Roughan glides between the talk of New Zealanders coming home and celebrating the overall net immigration statistics.  But again, large net inflows of non New Zealanders aren’t a sign of economic success, just a sign of one strand in economic policy.    A relatively rich country never has too much difficulty getting migrants if it wants them –  there are always many countries that are worse off.  Indeed, a violent middle income country like South Africa attracts lots of (mostly illegal) migrants –  most of Africa is even poorer.  This isn’t the place to resume debates about whether New Zealanders will benefit from our immigration policy over the long haul, just that inflows –  however large – are not themselves a sign of our economic success.

I’m one who thought –  and thinks –  that most of the reforms of the 1984 to 1993 period were in the right direction, and generally needed to be done.  But we need to face the fact that even if many of those reforms were beneficial –  and I think they probably were –  New Zealand’s productivity performance has remained pretty woefully bad.  And absent huge new natural resource discoveries, productivity is the basis of sustained prosperity.

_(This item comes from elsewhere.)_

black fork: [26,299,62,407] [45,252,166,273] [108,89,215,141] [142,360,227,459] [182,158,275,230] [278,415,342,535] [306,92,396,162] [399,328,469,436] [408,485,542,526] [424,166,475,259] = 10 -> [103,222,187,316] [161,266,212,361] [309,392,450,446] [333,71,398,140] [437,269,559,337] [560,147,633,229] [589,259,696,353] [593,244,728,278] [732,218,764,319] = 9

Roughan talks of finishing school at the end of the 1960s and having then been pessimistic about New Zealand’s prospects.  And New Zealand did very badly in the fifteen or so year after that.  Between some of the bad choices we made ourselves (Think Big for example), oil shocks, slumping commodity prices and the UK entry into the EEC, it perhaps wasn’t surprising that between 1970 and 1984 we had the lowest growth in real labour productivity (real GDP per hour worked) of any OECD country for which the data are available.  I was one of young (and probably naïve) who looked at that record and thought that there was no real reason why it couldn’t be reversed with a couple of decades of decent economic management.

real gdp phw 70 to 84

But it just hasn’t happened.  Here are the same data (growth in real GDP per hour worked) for the 30 years since 1984.

real gdp phw 84 to 14

We’ve managed to match growth in Spain and Canada –  both countries that in 1984 had higher levels of productivity than we did –  and we’ve done better than Greece, Switzerland, and Italy.   Better than in the earlier period, but thin pickings really, especially when one contemplates how bad things in Italy and Greece have been in recent years.

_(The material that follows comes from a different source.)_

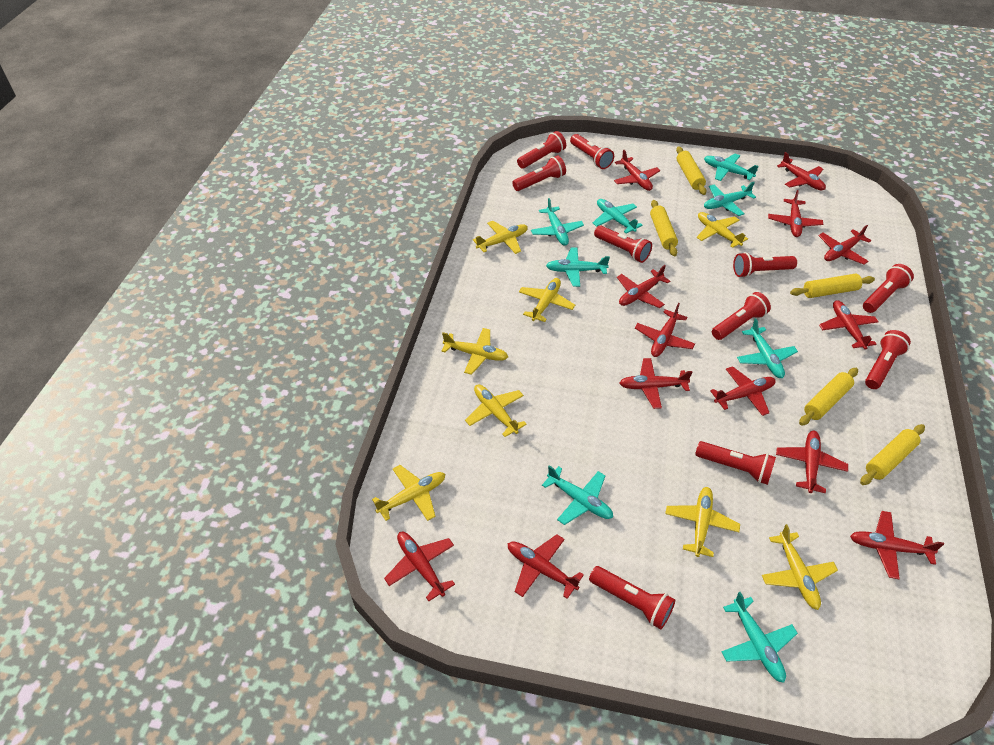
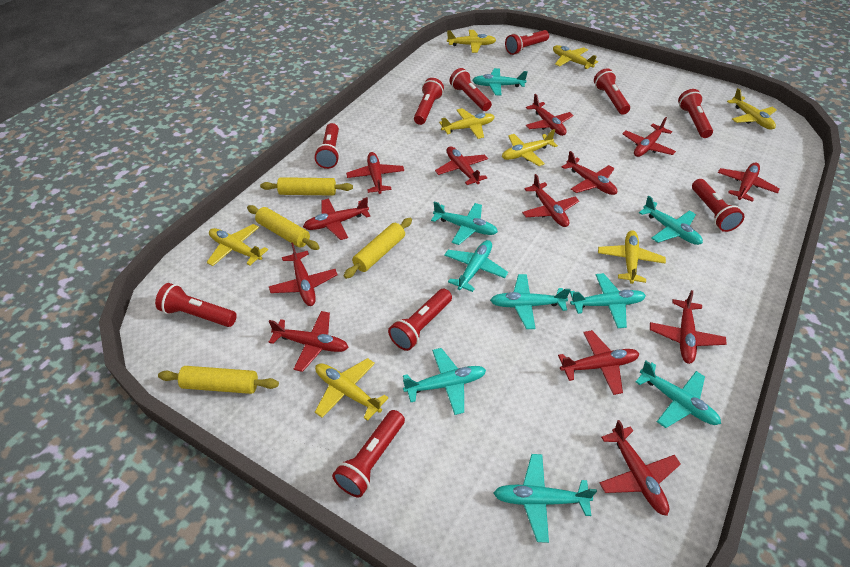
turquoise plane: [531,198,584,246] [542,465,613,525] [546,248,610,287] [593,199,642,233] [704,154,759,181] [704,182,756,216] [722,592,798,683] [737,318,798,378] = 8 -> [403,348,486,415] [431,201,498,245] [444,240,508,292] [472,68,528,95] [490,274,570,329] [494,454,597,543] [570,273,646,328] [636,361,721,428] [639,195,703,245] = 9
yellow rolling pin: [650,200,678,256] [676,146,706,195] [790,274,875,298] [799,368,858,426] [860,424,925,485] = 5 -> [158,366,279,394] [247,205,320,250] [260,177,353,196] [344,218,412,279] = 4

Our story isn’t all bad, of course.  We reversed a really bad track record of high inflation, and government’s accounts look pretty good by most (but not all) advanced country standards).  The rapid accumulation of overseas debt (as a share of GDP) also came to an end.  Without those improvements, perhaps the productivity picture would have been even worse.

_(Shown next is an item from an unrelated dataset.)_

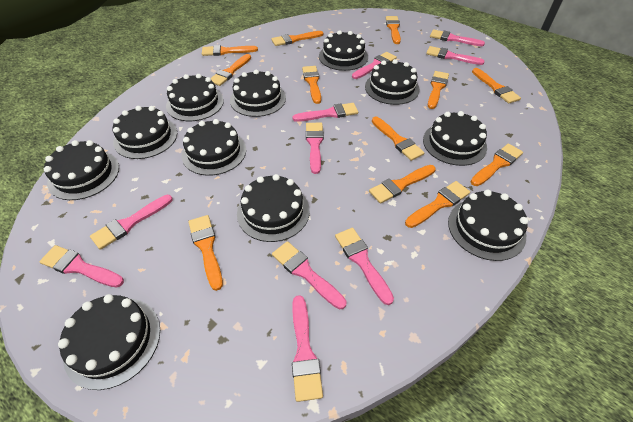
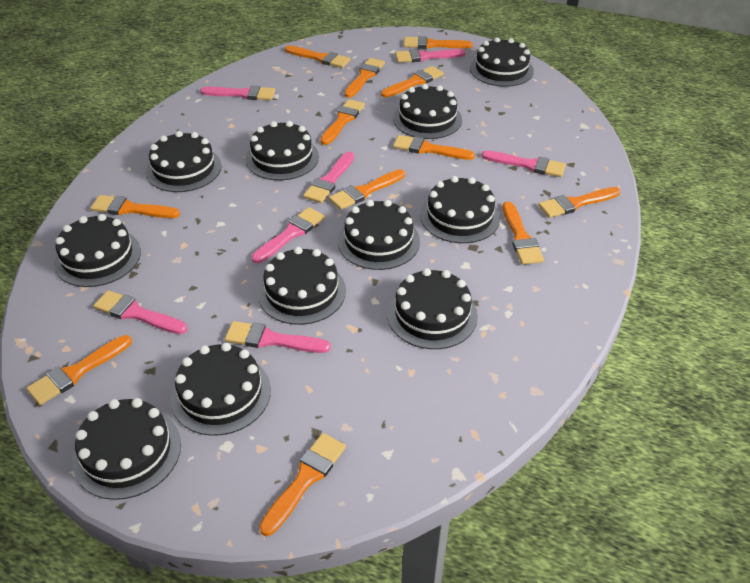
pink brush: [39,245,124,287] [90,195,173,250] [272,241,346,309] [292,103,358,122] [292,295,323,402] [306,123,324,174] [335,228,394,305] [352,52,397,79] [426,46,485,65] [430,29,485,46] = 10 -> [93,290,187,334] [200,86,275,100] [225,321,331,353] [252,207,325,263] [303,151,355,203] [395,49,465,62] [481,150,566,177] = 7

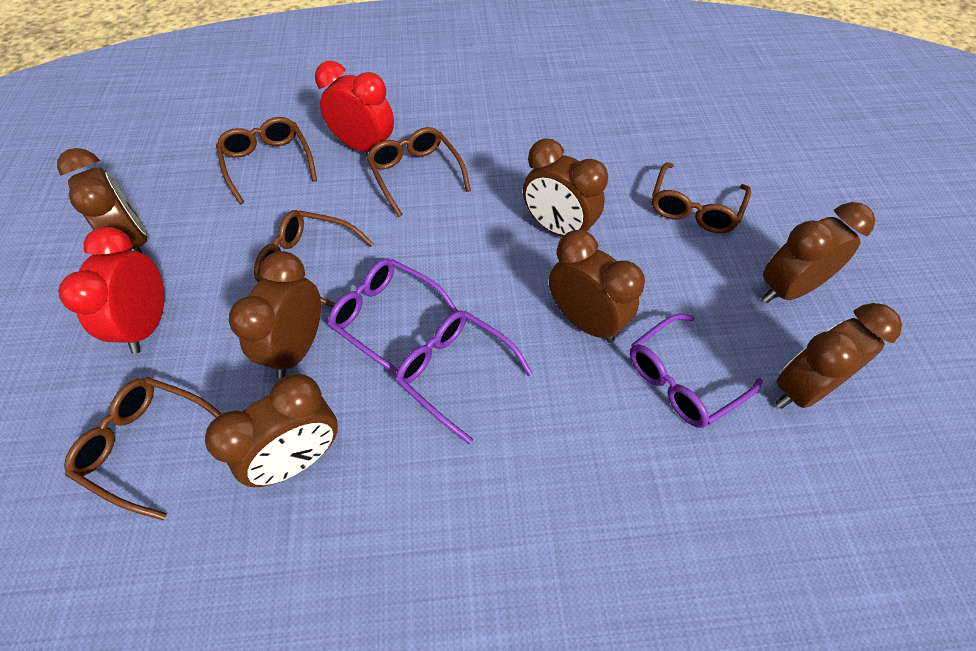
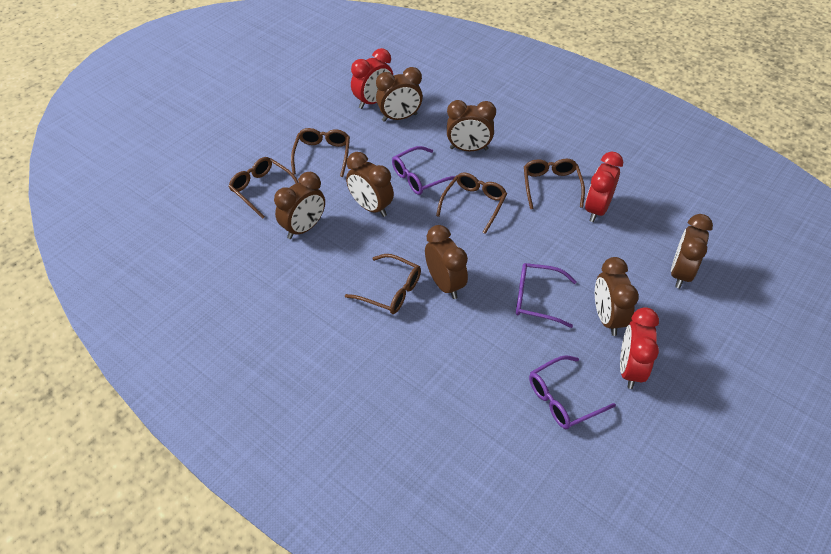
red clock: [58,227,164,354] [315,61,394,152] = 2 -> [351,48,393,109] [585,151,623,222] [620,307,659,389] = 3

Individuals generally don’t make choices based on macroeconomic data, but on their perceptions of the opportunities for themselves and their families.  But in this area, the flow of people and the macro data seem pretty well aligned.  New Zealanders just keep on leaving –  in smaller numbers right at the moment, but with little sign of any structural reversal of the flow –  and our productivity performance continues to languish. Yes, to pick up Roughan’s words, New Zealand is a “lovely” place and I enjoy the “temperate warmth of our summer”, “the deep blue sky” and the “beaches and bays” as much as anyone, but…..the beaches look pretty good in Uruguay too, one of the few (then) advanced countries to have done even worse than New Zealand over the last 100 years.